The day Aaron had hoped to delay arrived. Targum Pseudo-Jonathan describes it in language that is more revealing than the Hebrew's euphemism: "they arose, and sacrificed burnt-offerings; and the people sat around to eat and to drink, and rose up to disport themselves with strange service" (Exodus 32:6).

The Hebrew says only that they rose up "to play" — letzachek. The targum specifies: strange service, avodah zarah, idolatry itself. But the midrashim of the classical period (Shemot Rabbah 42:1, c. 600 CE) understood the Hebrew verb as carrying three meanings simultaneously: idolatry, sexual license, and bloodshed. The three cardinal sins of Jewish tradition, compressed into a single word.

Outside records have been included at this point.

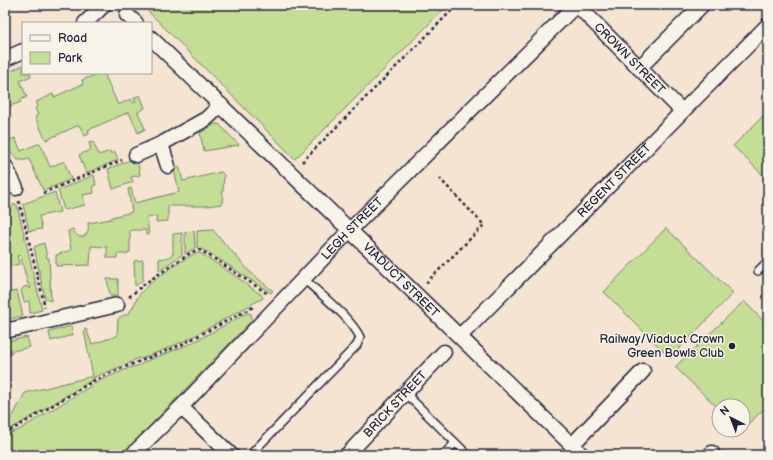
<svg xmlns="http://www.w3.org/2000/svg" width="773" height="460" font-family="'Balsamiq Sans',sans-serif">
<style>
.green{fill:#c4de95;stroke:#738068}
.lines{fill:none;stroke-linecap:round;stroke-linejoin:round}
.lane-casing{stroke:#22223b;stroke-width:10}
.street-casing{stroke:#22223b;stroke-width:17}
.path{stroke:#22223b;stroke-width:2.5;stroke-dasharray:3 3;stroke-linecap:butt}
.lane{stroke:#f7f3e8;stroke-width:7}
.street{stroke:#f7f3e8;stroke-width:14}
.poi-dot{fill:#22223b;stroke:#f7f3e8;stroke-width:1.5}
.labels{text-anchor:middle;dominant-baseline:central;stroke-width:3;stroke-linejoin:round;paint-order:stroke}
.street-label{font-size:12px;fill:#22223b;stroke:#f7f3e8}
.poi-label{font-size:12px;fill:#22223b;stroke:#f7f3e8;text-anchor:end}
</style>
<rect width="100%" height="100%" fill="#f5e4d2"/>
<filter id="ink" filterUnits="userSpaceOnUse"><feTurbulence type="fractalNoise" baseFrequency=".025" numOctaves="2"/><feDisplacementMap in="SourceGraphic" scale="8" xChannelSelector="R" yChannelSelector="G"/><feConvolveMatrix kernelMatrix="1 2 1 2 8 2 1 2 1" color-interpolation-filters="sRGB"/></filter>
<g filter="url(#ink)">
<g class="green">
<polygon points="142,5 448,5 295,159"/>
<polygon points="23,65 23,73 30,73 31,76 20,81 27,97 20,100 21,102 5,108 5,74"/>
<polygon points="100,73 104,73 118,105 131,99 134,103 136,102 134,98 140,95 145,108 138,112 145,129 138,133 129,112 88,130 89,134 85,136 79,125 46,140 35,117 38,115 35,108 38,106 36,102 53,94 54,97 83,84 82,80"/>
<polygon points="768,111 768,180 733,146"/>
<polygon points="215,124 219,124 239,145 204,151 200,133"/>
<path d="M15,138L21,151L40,143L50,167L64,161L71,179L45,190H43L29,159C14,164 11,153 6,142Z"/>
<polygon points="93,142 99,155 110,151 111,154 115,152 118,160 86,173 79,155 91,150 89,143"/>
<polygon points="135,158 140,162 138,163 140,175 131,177 133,182 113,189 108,169"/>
<path d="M179,166L183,181L221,172L224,175L222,204L207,206H168V221L156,222L157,216L147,218L149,235H146V230H130V252H128L127,254H117V258H107V247L91,246L90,265L56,266V255L71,250L68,231L73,229C75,234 77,237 83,237C88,233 89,230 88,223L111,219L112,217L132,212L128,189L131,188L135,203L179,192L174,169Z"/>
<polygon points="94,175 96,185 93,186 94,193 83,195 85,205 64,210 58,190"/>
<polygon points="55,192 60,212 39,216 42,229 29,231 23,204"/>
<path d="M14,204L17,205L42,310L30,313L29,301L24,302L21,291L24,287L27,286L29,289L31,288L30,285L28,284L20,255L17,256L19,264L5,267V238L9,237C1,223 6,216 14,204Z"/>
<polygon points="666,228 733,293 670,358 604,292"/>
<polygon points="213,230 250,272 273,291 270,293 269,292 208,252 197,248 197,231"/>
<polygon points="194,231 195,248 185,254 185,232"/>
<polygon points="182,233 182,255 159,270 159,259 169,257 173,254 173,234"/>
<polygon points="44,243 47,258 49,258 51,301 45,299 34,247"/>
<path d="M196,253H200L205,256L234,275L257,292L261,294L263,298L187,340L141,359L138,358L128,364L94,377L95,378L35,415L5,432V419L11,418L13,416L25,393L89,377H93L84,330L86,329L92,344L117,336L118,319C121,315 125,316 129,313C134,308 135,300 140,294C149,282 183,259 196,253Z"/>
<polygon points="143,260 143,280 135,286 134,261"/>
<polygon points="107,279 118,279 118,296 110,296"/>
<polygon points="5,290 6,293 17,291 23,316 5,320"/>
<polygon points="744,301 768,326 768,405 743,429 743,406 719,406 719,409 675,367"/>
<polygon points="247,313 251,314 252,320 122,455 5,455 5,437 15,431 17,431 99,381 129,368 140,365 142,363 192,343"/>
<polygon points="71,326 73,335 51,341 49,332"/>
<polygon points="27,337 30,347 9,352 6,342"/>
</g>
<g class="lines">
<g class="lane-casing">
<g id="lane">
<polyline points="758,271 768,261"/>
<polyline points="405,393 468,455"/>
<path d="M250,455L357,345L360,337C349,316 321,295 304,279"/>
<polyline points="443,455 455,443"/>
</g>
</g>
<g class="street-casing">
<g id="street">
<path id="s1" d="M577,5L682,111"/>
<polyline points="127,15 136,23"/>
<polyline points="85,23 104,5"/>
<path id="s2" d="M151,38L582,455"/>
<polyline points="5,59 23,51"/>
<polyline points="639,68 702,5"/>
<polyline points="136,155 161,144"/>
<polyline points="5,166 16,188"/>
<polyline points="168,166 161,144 206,119 221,105"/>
<polyline points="5,331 117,305"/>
<path id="s3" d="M460,336L768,25"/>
<polyline points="181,407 231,455"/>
<polyline points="572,445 643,371"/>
<path id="s4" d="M132,455L181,407L349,231L576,5"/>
<path id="s5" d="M347,455L444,352"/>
<polyline points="710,455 712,453"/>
</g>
</g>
<g class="path">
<polyline points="302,162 457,5"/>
<polyline points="43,193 122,160"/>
<polyline points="19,201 45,307"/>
<polyline points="426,283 484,225 440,179"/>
<polyline points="129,297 147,282 192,252 199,250 207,254 268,294"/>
<polyline points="5,434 95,380 115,371 181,345 255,306"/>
</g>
<use href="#lane" class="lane"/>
<use href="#street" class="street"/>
</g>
</g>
<circle class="poi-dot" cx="732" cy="346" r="4"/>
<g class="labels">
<g class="street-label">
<text stroke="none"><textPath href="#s1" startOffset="75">CROWN STREET</textPath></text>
<text stroke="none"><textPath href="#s3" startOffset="219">REGENT STREET</textPath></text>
<text stroke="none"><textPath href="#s4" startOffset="316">LEGH STREET</textPath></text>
<text stroke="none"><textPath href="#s2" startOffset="348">VIADUCT STREET</textPath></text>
<text stroke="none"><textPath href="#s5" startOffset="70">BRICK STREET</textPath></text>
</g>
<g class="poi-label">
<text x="724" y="339">Railway/Viaduct Crown<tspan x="724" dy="14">Green Bowls Club</tspan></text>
</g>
</g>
<rect width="773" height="460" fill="none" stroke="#f7f3e8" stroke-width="20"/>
<rect x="10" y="10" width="753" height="440" fill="none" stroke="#22223b" stroke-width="1.5" filter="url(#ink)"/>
<rect x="22" y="22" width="130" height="52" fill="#f7f3e8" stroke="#a29fa3"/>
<rect x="30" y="35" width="20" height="6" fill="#f7f3e8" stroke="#a29fa3"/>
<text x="58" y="42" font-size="12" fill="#22223b">Road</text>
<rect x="30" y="52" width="20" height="12" fill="#c4de95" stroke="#a29fa3"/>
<text x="58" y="62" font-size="12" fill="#22223b">Park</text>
<g transform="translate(731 418) rotate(318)"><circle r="19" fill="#f7f3e8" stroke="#a29fa3"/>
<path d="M0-3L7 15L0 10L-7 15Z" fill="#22223b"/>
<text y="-6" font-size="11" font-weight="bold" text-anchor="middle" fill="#22223b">N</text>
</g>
</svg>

How did a feast turn so dark so quickly?

The sages traced the progression with painful clarity. First came the offerings — outwardly religious, inwardly confused. Then the meal — communal, bonding, normalizing the ritual. Then the dancing and the playing — which slid, as such celebrations can, into behavior no one would have endorsed in the morning. By nightfall, the camp that had stood at Sinai forty days earlier was unrecognizable.

This is why the Torah, and the targum, does not spare the detail. The golden calf story is not a tale of theological error alone. It is a tale of moral collapse — a whole society coming apart in a single afternoon because its center had been swapped for an idol, and idols cannot hold a community's center. Only the Memra of the Lord could do that, and the Memra had been temporarily displaced by a piece of gold that had come from men's ears.

The classical rabbinic comment is stark: the sin of the calf laid the groundwork for every future national catastrophe. Generations later, when the Temple would fall and exile would begin, the sages would say that the residue of that afternoon was still being atoned for.

The Maggid takes this home: replace the center of a community with the wrong thing, and everything that orbited the center begins to fall.